Looking at audience buying from a BuzzFeed perspective, it’s hard to know ahead of time who the audience is – or will be. Therefore, the audience buying and monetization opportunities appear to be different. Thoughts?

Social advertising is just being invented. People are figuring out what it means. But one of the interesting aspects of social distribution is that content spreads through people sharing it with their friends, which means that controlling the target is more difficult because if everyone starts sharing your branded content, you don’t control who they share it to. They do. But, the flip side of that is that you end up getting this kind of social targeting that’s more meaningful. We did a study with GE that showed a dramatic increase in brand-lift when someone received branded content from a friend through sharing compared to when they just got an impression target at them.

So what you see is that with a social ad campaign, content becomes the new currency. People sharing content become the new targeting. And people will often share with the person who should receive it. So, if you make content that appeals to your core demographic, your content will spread to that core demographic just by the nature of the fact that people will share it with them. So you get the targeting, but then you get the targeting happening through a share where there’s an implied endorsement from friends, from someone who knows the person, from a prominent Twitter account or from their friend on Facebook which shares it. This makes it more meaningful, and it has a bigger impact or effect on them because it comes with an implied endorsement. Also, it comes from a trusted source.
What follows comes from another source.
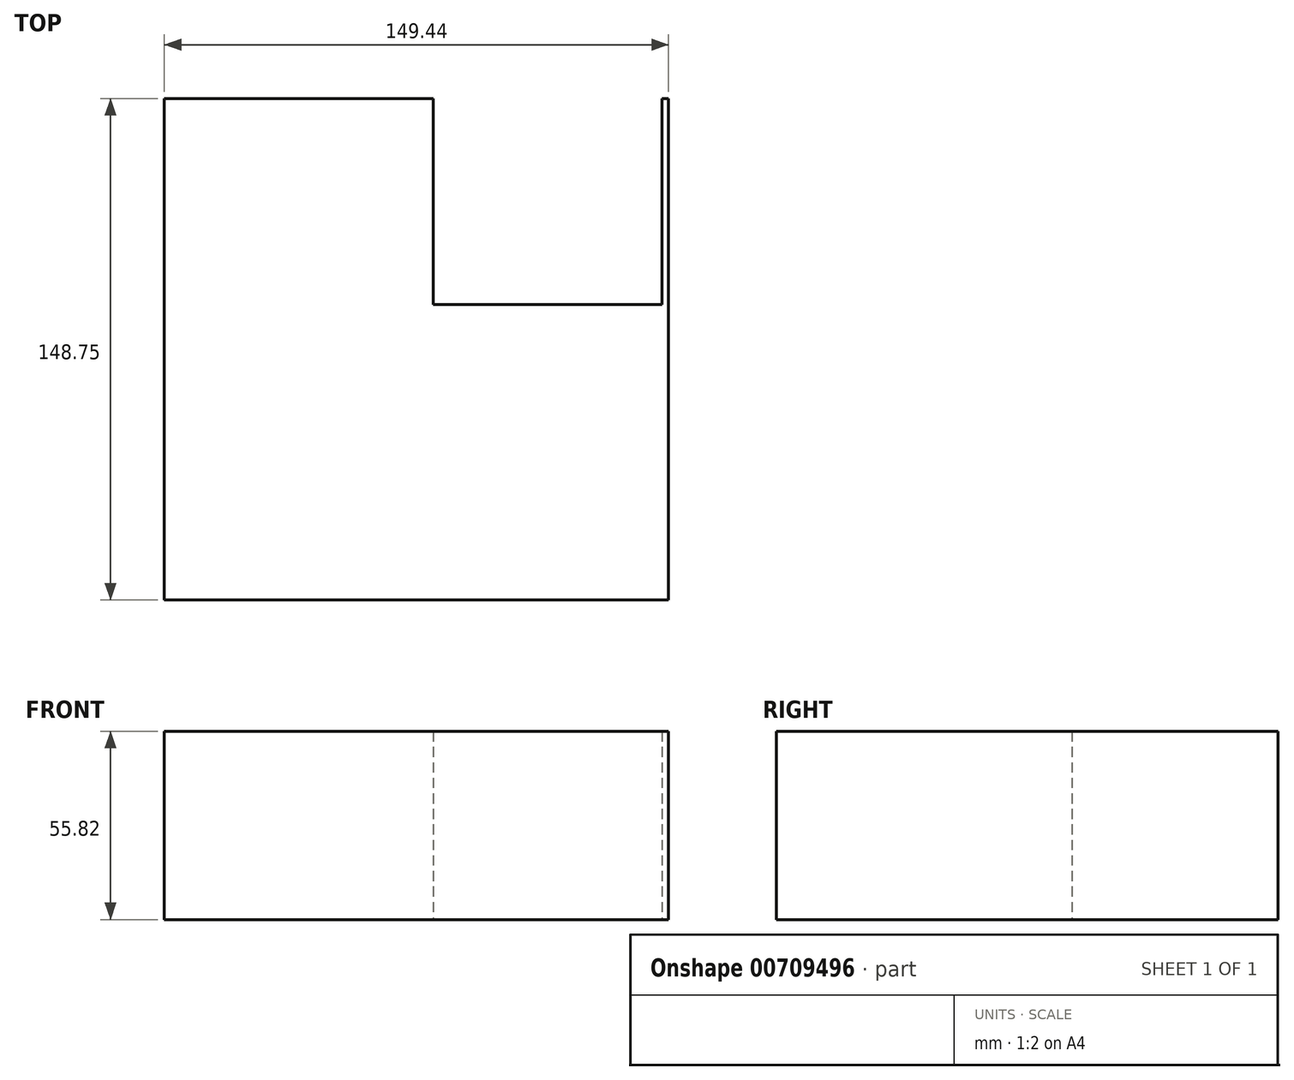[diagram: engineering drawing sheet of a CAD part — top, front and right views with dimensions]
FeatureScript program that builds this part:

So what you’re seeing is – instead of saying, “I want to target this giant group of people that have XYZ characteristics,” you’re putting interesting, engaging content that should appeal to those types of people. You’re paying to put that content in front of super‑sharers and people who are really active on social media, then those people are the distribution mechanism that gives you the most valuable things, which is the word of mouth distribution. So there’s this potential to do word-of-mouth marketing on an Internet scale that is powered by the social web and that makes advertising engaging and interesting, because if it’s not, people won’t share it. So it puts this much higher bar on brands to create stuff that people will want to share. It feels like a positive shift for the industry. It’ll be good for consumers and it’ll be good for advertisers.